On September 23, the case involving Mediator began in Paris. Starting in the late 1970s, this anti-diabetic drug was also sold as an appetite suppressant in France. Dr. Grégoire Le Gal, a professor at the University of Ottawa's Faculty of Medicine, conducted a study proving that Mediator was responsible for serious heart complications, causing thousands of hospitalizations and hundreds of deaths.
Here is what he told The Gazette.
By Linda Scales
The Faculty of Medicine’s Grégoire Le Gal wasn’t looking to be involved in one of France’s most significant pharmaceutical scandals. But when he took a call in 2009 from pulmonologist Dr. Irène Frachon, also from Brest, France, he knew he had to do the right thing.
On that call he learned that Mediator (also known as Benfluorex), an anti-diabetic drug sold to French citizens as an appetite suppressant, was the cause of severe valvular heart disease—a condition that often needs to be treated with open heart surgery.
He says that Dr. Frachon believed this despite receiving pushback from Mediator’s manufacturer, Servier Laboratories, and health authorities telling her that there was nothing to worry about.
She called on Le Gal because she needed help proving her hypothesis; it was going to be difficult convincing the health authorities that such a severe side effect could be discovered after the drug had been on the market for more than 30 years.
“I mostly designed and conducted a study that demonstrated the association between the use of the drug and the disease,” says Le Gal. “I liked that challenge.”

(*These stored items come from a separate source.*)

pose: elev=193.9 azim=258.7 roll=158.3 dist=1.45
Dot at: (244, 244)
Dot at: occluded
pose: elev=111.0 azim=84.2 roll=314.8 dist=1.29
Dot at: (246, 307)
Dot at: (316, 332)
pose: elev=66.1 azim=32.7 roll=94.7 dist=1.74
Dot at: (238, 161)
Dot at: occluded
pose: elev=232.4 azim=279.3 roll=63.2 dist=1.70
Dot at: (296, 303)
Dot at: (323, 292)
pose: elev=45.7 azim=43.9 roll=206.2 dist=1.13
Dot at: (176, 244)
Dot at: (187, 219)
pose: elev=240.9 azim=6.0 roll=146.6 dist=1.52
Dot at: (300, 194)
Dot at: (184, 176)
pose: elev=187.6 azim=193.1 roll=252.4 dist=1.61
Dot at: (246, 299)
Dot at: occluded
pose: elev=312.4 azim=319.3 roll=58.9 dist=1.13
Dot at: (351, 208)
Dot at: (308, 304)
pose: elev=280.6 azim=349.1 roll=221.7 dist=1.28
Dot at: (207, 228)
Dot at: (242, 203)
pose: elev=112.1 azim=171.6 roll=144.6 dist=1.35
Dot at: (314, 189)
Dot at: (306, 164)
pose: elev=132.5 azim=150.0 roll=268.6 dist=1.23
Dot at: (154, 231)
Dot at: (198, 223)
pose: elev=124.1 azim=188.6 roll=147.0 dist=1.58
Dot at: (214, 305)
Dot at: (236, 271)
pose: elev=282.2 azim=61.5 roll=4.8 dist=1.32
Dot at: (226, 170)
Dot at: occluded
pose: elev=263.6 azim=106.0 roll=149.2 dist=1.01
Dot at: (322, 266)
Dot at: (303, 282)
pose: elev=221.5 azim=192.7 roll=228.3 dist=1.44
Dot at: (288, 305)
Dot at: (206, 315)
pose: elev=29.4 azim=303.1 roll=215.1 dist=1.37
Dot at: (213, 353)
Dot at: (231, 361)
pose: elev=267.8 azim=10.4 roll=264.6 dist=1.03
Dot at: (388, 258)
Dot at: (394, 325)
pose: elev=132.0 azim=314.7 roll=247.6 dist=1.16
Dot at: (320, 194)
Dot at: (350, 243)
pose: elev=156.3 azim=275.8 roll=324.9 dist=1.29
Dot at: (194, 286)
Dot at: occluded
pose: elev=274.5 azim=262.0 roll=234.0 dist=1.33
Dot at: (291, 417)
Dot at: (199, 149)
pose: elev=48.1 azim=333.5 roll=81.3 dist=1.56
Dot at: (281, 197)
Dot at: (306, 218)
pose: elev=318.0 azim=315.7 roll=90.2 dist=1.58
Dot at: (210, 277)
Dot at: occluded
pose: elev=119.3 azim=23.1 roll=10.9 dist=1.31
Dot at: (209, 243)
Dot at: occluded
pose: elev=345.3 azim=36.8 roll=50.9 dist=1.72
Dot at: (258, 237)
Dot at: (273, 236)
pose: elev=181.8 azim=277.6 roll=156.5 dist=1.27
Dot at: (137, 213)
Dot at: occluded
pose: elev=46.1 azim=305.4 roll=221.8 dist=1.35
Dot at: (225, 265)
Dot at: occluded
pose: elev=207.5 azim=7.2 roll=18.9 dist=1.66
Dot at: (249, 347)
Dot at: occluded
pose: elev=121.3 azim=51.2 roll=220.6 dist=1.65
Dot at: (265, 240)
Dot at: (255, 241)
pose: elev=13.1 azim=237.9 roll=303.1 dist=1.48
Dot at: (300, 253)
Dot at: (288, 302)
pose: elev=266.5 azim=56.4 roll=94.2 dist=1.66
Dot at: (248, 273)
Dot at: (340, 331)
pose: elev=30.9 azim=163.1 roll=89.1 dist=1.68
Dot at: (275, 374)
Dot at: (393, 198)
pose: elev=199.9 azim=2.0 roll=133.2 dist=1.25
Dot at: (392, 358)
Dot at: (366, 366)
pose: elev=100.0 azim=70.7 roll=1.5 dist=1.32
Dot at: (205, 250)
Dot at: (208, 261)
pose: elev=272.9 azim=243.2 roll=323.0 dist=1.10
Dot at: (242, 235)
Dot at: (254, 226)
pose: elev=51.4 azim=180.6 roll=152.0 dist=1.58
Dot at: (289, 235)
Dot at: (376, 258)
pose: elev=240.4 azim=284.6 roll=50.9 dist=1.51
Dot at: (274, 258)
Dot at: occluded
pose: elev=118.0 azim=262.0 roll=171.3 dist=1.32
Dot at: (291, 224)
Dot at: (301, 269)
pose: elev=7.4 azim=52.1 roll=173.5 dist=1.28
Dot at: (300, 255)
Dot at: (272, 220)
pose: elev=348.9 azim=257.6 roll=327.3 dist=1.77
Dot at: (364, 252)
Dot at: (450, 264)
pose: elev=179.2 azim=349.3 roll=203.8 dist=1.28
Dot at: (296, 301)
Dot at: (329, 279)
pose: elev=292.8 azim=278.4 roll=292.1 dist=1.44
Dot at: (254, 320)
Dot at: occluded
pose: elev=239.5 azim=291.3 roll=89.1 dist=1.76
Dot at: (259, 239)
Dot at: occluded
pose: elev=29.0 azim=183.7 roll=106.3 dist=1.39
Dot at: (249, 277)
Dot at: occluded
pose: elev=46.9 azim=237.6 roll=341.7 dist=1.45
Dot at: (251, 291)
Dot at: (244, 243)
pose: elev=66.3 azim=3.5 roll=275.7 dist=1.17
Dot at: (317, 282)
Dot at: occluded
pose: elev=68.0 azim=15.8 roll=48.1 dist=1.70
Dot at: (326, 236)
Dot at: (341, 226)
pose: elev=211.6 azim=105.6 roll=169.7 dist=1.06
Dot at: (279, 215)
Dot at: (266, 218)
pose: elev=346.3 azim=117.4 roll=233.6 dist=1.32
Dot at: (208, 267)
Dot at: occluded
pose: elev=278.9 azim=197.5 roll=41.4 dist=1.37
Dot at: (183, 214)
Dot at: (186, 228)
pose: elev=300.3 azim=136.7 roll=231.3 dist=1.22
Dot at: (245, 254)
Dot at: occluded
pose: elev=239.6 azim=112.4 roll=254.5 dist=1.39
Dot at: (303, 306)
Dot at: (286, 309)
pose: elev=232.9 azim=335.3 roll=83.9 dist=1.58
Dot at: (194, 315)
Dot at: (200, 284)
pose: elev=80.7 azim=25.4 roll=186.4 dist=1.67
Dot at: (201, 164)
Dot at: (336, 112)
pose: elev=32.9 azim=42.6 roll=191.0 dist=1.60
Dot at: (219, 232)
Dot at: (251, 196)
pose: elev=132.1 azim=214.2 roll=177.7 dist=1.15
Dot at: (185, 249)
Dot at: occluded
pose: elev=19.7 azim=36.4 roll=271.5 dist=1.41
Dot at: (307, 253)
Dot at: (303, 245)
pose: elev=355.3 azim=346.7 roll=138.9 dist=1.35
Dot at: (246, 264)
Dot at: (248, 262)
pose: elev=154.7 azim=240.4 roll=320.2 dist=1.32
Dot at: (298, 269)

His study helped link Mediator to approximately 500 deaths and another 3,500 hospitalizations.
On Monday, September 23, 2019 – nearly ten years after the drug was removed from store shelves – the case will be heard in criminal court.
This David and Goliath story was told in the acclaimed film, La Fille de Brest. Based upon Mediator 150 mg : Combien de morts? (Mediator 150 mg: How many deaths?), the 2010 book by Dr. Frachon in which she tells of her battle to have Mediator removed from the market.
The movie was first screened at the 2016 Toronto International Film Festival and has since been nominated for several awards including France’s Césars. In the movie, Le Gal was loosely portrayed by the character Antoine Le Bihan.
“He was sort of a mix of my actual role in the story with that of many others who were less supportive,” says Le Gal.
Born and educated in France, Le Gal joined the University in 2012 as a professor and a clinician scientist conducting research on venous thrombosis in the Division of Hematology. He also works at the Montfort Hospital.
Le Gal says that as a doctor the scandal reminded him that both doctors and patients need to be vigilant.
“It’s important to be wary of any unusual symptoms in patients taking medications, and to question the possibility of these being side effects – even if there is no obvious relationship,” he says. “These things don’t happen only in movies!